Wednesday, June 1, 2011

5 Steps to using Price Advice to Bid on Auctions

By providing you with pricing information on used items, our goal at Price Advice is to save you money.  Since many used items are sold on auction sites like eBay, it would be helpful to understand how you can use Price Advice to bid and fetch the best possible price.
  1. Use the search tool.  Type in what you are looking for.  You can be specific or generic.  For example, you can type in “Rolex” and get a listing of all Rolex watches, or you can type in “Rolex Submariner” and only get a listing for that subset within the Rolex brand.  Alternatively, you can search by category by selecting one of the tabs in the upper left corner.

    1. Refine your search.  Once you have a list of items, you can further refine your search by price (using the sliding price bar), brand or other criteria in the vertical blue bar on the left of the screen.  Each product category will have different refinement criteria unique to its characteristics.
    1. Take note of the market price.  Price Advice has scoured closed transactions across the web to determine the estimated selling price for every item on our site.  That is the price you should expect to pay for the item.  It is a good jumping off point for setting your top dollar price.  For example, let’s say you want to buy a used iPad 2 with 32GB of storage and the market price is $432.  You can set your budget for $432 and then search for auctions below that price point or very close to that price point.


    1. Use the bell curve to determine the lowest possible price.  Sometimes the current auction price will be much, much lower than the market price.  This gives the illusion that the item is a steal, however, the current auction price is not the price you will necessarily pay.  That price isn’t fixed until the auction closes, which could be several days away.
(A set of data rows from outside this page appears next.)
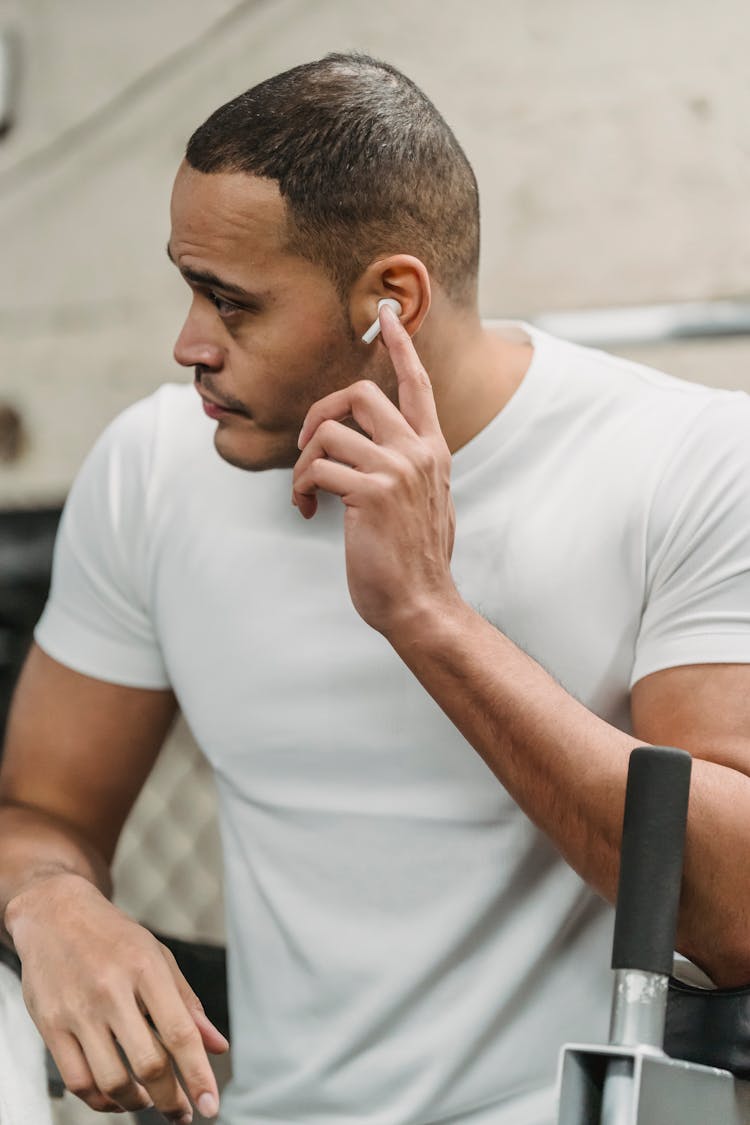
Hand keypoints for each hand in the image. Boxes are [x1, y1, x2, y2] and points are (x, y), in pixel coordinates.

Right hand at [6, 872, 227, 1120]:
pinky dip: (100, 1100)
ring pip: (111, 1080)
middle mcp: (112, 990)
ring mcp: (78, 1010)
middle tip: (180, 1112)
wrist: (55, 913)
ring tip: (147, 1101)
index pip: (179, 1032)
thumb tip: (218, 1046)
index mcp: (147, 968)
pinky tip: (115, 1097)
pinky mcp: (50, 1025)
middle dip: (170, 1099)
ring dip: (135, 1103)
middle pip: (148, 1064)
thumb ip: (188, 1004)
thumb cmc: (115, 938)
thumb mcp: (158, 957)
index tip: (210, 1106)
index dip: (198, 1075)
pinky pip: (77, 1081)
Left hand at [293, 305, 457, 635]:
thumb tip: (383, 455)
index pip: (418, 384)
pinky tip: (306, 512)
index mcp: (432, 450)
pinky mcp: (371, 492)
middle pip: (358, 392)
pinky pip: (316, 468)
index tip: (385, 313)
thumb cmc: (415, 561)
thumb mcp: (427, 503)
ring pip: (328, 432)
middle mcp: (418, 451)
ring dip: (303, 463)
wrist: (421, 604)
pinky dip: (300, 488)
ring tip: (306, 495)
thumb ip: (411, 469)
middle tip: (306, 445)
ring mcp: (396, 469)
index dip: (400, 345)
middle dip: (318, 413)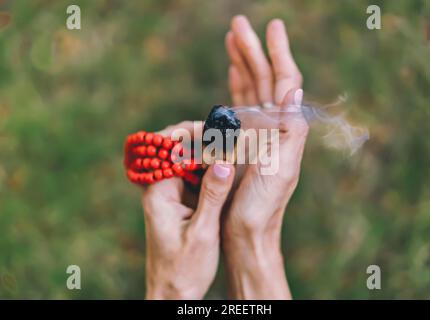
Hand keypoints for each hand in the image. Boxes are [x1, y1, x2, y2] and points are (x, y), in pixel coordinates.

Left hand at [142, 122, 234, 298]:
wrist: (173, 293)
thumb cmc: (184, 268)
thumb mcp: (203, 232)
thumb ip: (212, 196)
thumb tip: (224, 161)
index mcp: (159, 192)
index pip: (169, 147)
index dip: (191, 132)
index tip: (216, 129)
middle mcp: (161, 189)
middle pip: (178, 150)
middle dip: (203, 139)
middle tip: (230, 136)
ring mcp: (170, 195)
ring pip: (188, 162)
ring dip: (209, 154)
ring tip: (233, 146)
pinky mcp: (180, 203)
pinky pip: (194, 177)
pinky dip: (210, 170)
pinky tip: (228, 167)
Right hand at [223, 16, 307, 298]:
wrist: (246, 234)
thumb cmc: (260, 209)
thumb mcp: (278, 172)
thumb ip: (288, 132)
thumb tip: (293, 90)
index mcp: (284, 131)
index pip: (285, 83)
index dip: (279, 54)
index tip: (272, 27)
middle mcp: (272, 129)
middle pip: (265, 80)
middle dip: (253, 51)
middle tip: (238, 24)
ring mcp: (257, 134)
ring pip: (251, 91)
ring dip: (243, 65)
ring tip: (233, 40)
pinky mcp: (241, 144)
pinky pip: (239, 109)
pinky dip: (235, 89)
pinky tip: (232, 75)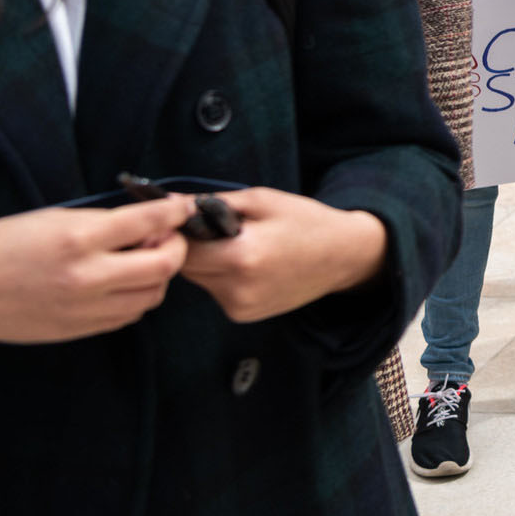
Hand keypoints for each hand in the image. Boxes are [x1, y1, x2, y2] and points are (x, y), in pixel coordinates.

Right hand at [0, 198, 190, 361]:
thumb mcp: (53, 218)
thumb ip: (103, 221)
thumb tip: (146, 221)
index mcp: (79, 239)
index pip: (149, 221)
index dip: (176, 211)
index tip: (186, 206)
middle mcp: (87, 277)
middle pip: (164, 265)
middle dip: (175, 246)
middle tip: (165, 235)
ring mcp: (84, 309)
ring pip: (152, 295)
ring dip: (158, 275)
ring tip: (140, 259)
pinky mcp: (79, 330)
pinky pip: (128, 316)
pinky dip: (136, 298)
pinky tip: (120, 283)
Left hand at [177, 188, 386, 323]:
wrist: (343, 256)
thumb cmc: (306, 221)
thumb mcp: (263, 200)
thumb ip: (214, 202)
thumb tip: (171, 201)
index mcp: (243, 256)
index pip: (183, 248)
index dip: (180, 231)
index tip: (186, 219)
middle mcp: (237, 288)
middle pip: (186, 267)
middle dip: (193, 246)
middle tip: (213, 228)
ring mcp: (240, 306)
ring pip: (199, 280)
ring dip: (206, 262)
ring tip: (235, 245)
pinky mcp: (243, 315)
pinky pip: (215, 291)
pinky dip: (221, 276)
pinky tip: (246, 264)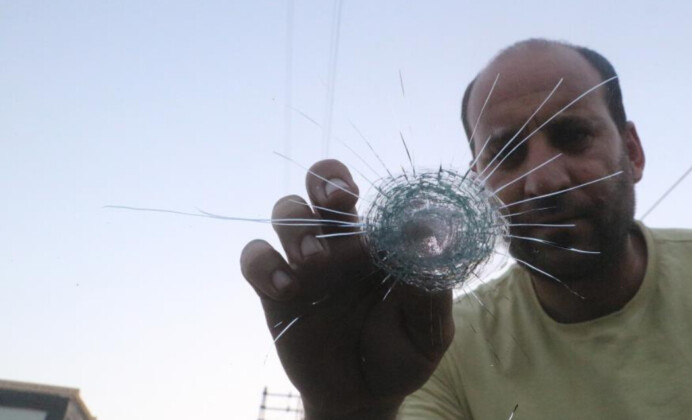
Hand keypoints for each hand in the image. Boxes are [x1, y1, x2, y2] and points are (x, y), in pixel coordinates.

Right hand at [240, 159, 453, 418]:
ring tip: (315, 262)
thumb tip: (431, 239)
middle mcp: (341, 244)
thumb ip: (430, 287)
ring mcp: (306, 265)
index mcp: (379, 241)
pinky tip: (287, 288)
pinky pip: (255, 259)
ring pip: (285, 214)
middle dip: (322, 180)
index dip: (350, 180)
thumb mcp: (428, 329)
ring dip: (296, 227)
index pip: (363, 192)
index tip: (353, 193)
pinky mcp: (275, 292)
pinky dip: (263, 263)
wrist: (365, 398)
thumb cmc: (403, 355)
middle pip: (318, 187)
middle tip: (335, 200)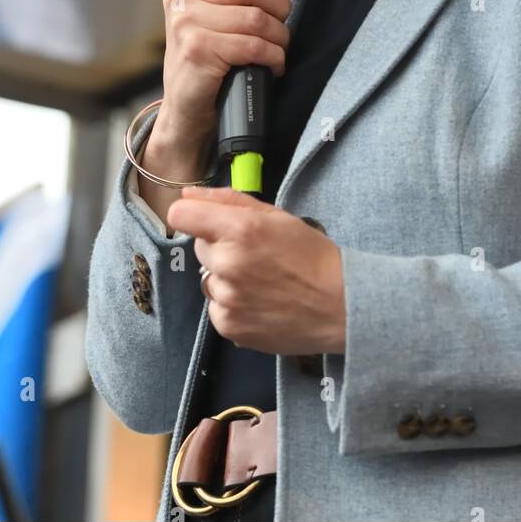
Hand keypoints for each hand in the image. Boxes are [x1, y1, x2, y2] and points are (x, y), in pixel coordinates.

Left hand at [168, 187, 345, 354]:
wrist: (339, 305)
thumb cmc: (311, 255)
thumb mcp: (276, 216)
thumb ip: (227, 200)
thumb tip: (187, 194)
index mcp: (240, 230)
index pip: (181, 215)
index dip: (192, 215)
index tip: (207, 222)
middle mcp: (228, 264)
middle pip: (199, 246)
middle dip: (220, 247)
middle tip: (254, 254)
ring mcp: (227, 300)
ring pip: (208, 279)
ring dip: (225, 278)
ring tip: (261, 282)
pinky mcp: (229, 327)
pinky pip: (217, 308)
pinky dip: (233, 305)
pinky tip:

By reviewing the bell curve you can determine the lowest price your item has sold for and use that as an indictor of the best deal you can expect.  In the example below, the lowest price paid is $358 so expecting to pay $150 might not be realistic.  That doesn't mean that you can't still find a great deal below the average selling price of $459.

    1. Don’t bid to early.  As stated in Step Four, the final price of an item isn’t set until an auction closes.  If you see a great deal such as 50% off market price, the best strategy for winning that auction and keeping the price low is to not bid right away.  Instead, add the auction to your “watch list” and monitor the bid price.  As the auction close nears you can use the market price and lowest price data from Price Advice to determine how much you should or are willing to bid in the closing minutes of the auction.  Bidding in the final minutes of an auction is called sniping.  Using Price Advice to snipe will help you save money.